Total Area (with part below axis)

Split integral at x-intercepts: $\int_a^c f(x)dx + \left|\int_c^b f(x)dx\right|$

Area Between Curves

$\int_a^b (\text{top function} – \text{bottom function}) \, dx$

Average Value of a Function

$\frac{1}{b-a} \int_a^b f(x) \, dx$

Optimisation Problems

A key application of calculus is finding the maximum or minimum value of a quantity (e.g., volume, area, cost) under certain constraints. A systematic approach is crucial.

Problem-Solving Process

Model the problem: Draw a diagram and define variables.
Formulate the objective function (the quantity to be optimised).
Use constraints to express the objective function in terms of a single variable.
Determine the practical domain for the variable.
Differentiate and solve $f'(x) = 0$ to find stationary points.
Test the stationary points AND the endpoints of the domain to find the absolute maximum or minimum.
State the final answer clearly in the context of the problem.

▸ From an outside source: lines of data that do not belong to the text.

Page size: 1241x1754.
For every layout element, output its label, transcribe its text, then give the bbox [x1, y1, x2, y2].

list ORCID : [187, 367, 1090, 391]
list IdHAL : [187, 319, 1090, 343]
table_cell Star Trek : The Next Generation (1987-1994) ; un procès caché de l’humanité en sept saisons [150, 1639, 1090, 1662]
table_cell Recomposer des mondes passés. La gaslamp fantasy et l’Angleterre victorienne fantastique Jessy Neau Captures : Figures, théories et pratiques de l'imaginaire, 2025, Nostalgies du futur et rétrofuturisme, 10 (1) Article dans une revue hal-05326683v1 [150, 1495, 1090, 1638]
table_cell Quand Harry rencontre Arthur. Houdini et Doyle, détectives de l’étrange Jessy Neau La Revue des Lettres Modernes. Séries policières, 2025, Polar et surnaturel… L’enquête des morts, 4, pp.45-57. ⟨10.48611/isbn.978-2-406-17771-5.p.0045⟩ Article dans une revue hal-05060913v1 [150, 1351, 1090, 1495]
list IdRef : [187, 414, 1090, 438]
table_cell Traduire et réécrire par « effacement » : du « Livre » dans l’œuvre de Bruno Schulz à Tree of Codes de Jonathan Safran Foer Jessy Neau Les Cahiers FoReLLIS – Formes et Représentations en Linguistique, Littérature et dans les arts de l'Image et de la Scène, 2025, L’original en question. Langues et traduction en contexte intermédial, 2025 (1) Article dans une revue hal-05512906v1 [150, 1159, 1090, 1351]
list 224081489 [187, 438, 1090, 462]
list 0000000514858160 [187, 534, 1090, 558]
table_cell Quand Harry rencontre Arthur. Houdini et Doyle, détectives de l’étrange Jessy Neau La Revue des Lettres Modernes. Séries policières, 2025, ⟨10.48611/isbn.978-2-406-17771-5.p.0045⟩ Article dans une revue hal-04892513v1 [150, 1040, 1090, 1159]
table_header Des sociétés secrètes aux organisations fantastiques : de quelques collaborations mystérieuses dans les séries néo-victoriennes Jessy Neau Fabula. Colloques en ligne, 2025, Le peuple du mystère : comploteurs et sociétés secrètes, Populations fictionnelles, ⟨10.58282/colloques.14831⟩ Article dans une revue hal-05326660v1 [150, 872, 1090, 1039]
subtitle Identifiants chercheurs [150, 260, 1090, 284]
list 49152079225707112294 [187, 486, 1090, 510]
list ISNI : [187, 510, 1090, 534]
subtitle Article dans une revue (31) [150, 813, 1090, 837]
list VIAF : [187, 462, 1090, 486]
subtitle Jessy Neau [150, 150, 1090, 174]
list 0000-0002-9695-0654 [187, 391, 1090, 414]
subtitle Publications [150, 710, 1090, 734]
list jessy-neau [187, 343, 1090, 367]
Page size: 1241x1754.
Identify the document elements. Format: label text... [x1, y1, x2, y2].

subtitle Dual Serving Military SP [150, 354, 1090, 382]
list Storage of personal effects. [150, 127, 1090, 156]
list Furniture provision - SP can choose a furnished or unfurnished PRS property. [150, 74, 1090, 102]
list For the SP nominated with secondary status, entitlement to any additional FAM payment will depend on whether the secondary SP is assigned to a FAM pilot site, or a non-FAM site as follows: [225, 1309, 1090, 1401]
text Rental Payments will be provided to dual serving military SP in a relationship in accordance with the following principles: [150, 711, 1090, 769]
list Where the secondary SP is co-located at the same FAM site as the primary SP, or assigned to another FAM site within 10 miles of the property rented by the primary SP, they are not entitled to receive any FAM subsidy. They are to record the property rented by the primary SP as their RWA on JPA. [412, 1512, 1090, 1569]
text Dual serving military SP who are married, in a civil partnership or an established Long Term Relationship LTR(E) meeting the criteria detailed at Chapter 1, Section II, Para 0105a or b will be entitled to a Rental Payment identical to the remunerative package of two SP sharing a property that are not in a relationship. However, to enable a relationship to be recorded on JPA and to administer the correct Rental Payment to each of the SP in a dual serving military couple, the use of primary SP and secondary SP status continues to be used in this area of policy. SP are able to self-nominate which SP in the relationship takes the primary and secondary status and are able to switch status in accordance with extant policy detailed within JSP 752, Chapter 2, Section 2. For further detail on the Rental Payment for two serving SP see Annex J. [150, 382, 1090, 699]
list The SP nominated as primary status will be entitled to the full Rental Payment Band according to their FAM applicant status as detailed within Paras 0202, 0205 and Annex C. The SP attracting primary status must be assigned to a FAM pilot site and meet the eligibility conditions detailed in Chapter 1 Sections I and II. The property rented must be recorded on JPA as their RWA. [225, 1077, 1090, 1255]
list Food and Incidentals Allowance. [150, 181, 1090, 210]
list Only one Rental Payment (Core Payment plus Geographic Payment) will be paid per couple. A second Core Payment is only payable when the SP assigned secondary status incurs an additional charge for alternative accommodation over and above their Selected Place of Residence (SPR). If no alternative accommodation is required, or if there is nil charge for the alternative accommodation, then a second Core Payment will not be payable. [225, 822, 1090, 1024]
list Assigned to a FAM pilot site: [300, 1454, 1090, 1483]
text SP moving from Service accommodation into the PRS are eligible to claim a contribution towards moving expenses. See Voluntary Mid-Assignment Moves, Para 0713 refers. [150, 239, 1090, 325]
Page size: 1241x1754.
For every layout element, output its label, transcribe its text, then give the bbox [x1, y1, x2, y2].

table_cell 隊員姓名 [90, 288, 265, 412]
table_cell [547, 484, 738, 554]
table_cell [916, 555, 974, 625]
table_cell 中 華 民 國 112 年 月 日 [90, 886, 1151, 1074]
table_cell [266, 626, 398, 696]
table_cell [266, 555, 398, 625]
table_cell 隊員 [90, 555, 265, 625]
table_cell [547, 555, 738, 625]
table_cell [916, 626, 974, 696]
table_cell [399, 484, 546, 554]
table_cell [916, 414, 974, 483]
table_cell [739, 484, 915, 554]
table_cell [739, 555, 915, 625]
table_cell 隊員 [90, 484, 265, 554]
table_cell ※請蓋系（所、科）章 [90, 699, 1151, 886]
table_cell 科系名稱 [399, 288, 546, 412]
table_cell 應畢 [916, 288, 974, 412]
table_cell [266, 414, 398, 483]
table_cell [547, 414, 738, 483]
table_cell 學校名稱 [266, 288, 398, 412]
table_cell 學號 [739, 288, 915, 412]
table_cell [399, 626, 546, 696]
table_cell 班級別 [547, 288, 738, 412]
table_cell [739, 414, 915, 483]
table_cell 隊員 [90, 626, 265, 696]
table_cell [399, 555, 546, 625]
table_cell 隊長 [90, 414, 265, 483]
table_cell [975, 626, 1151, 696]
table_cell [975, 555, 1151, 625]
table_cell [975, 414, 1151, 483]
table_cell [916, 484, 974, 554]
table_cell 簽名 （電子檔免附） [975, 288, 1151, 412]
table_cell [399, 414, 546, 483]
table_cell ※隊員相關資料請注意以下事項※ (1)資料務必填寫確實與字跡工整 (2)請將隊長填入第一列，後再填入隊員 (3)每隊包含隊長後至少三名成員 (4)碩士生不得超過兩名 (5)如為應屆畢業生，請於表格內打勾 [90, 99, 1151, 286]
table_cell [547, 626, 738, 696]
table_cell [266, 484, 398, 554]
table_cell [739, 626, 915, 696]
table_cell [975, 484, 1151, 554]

Kinematics: The Mathematics of Motion

Calculus provides the framework to describe motion, linking displacement, velocity, and acceleration.

$x(t)$ (Displacement)

↓ Differentiate

$v(t) = x'(t)$ (Velocity)

↓ Differentiate

$a(t) = v'(t)$ (Acceleration)

$a(t)$ (Acceleration)

↓ Integrate

$v(t) = \int a(t) dt$ (Velocity)

↓ Integrate

$x(t) = \int v(t) dt$ (Displacement)

Displacement vs. Total Distance

This is a critical distinction. Displacement is the net change in position, while total distance is the sum of all paths taken. It’s the difference between a signed area and a total area.

Displacement

$\int_{t_1}^{t_2} v(t) \, dt$

Total Distance Travelled

$\int_{t_1}^{t_2} |v(t)| \, dt$

Exam Preparation Strategies

Success in VCE assessment requires combining content knowledge with strategic exam technique. Focus on avoiding common errors and using your CAS calculator efficiently.

Common Errors to Avoid

Forgetting `+C` for indefinite integrals.
Mixing up the quotient rule formula.
Forgetting to test endpoints in optimisation problems.
Confusing displacement with total distance travelled.
Incorrectly using mathematical notation (e.g., missing `$dx$`).

CAS Strategies

Use `Define` to store functions and avoid re-typing.
Use the `solve()` command for finding stationary points ($f'(x)=0$) and intersections ($f(x)=g(x)$).
Use the derivative and integral templates for speed and accuracy in Exam 2.
Always show your setup (e.g., the integral being solved) before writing the final CAS answer.